We are introduced to various cat characters through a selection of numbers, until the Jellicle Ball marks Old Deuteronomy's imminent announcement of the cat that will be chosen to ascend to the Heaviside Layer - essentially, to be reborn.

It is an exuberant display of song and dance, accompanied by a live band under the musical direction of Louis Zurnamer. Through the meandering stories and character studies, and amid the bursts of jollity there runs an undercurrent of nostalgia and meditations on mortality and salvation.

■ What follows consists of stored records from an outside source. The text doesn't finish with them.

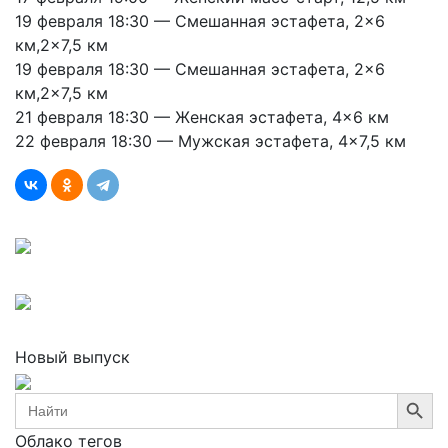
19 февраля 18:30 — Смешанная эстафета, 2×6
км,2×7,5 км
19 февраля 18:30 — Смешанная эстафета, 2×6
км,2×7,5 км
21 февраля 18:30 — Женская эстафета, 4×6 км
22 февраля 18:30 — Мужская эстафета, 4×7,5 км
Новый выпуск
Search Button
Search
for:
Облако тегов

Although musical theatre stalwarts and even children who can sit still long enough will lap it up like so much cream, there is no denying that some newly minted musical converts might think Cats is making a song and dance about nothing in particular.

Still, it remains a stage spectacular of the highest order, and this slick, snazzy production is a wonderful showcase for South Africa's brightest young stage titans.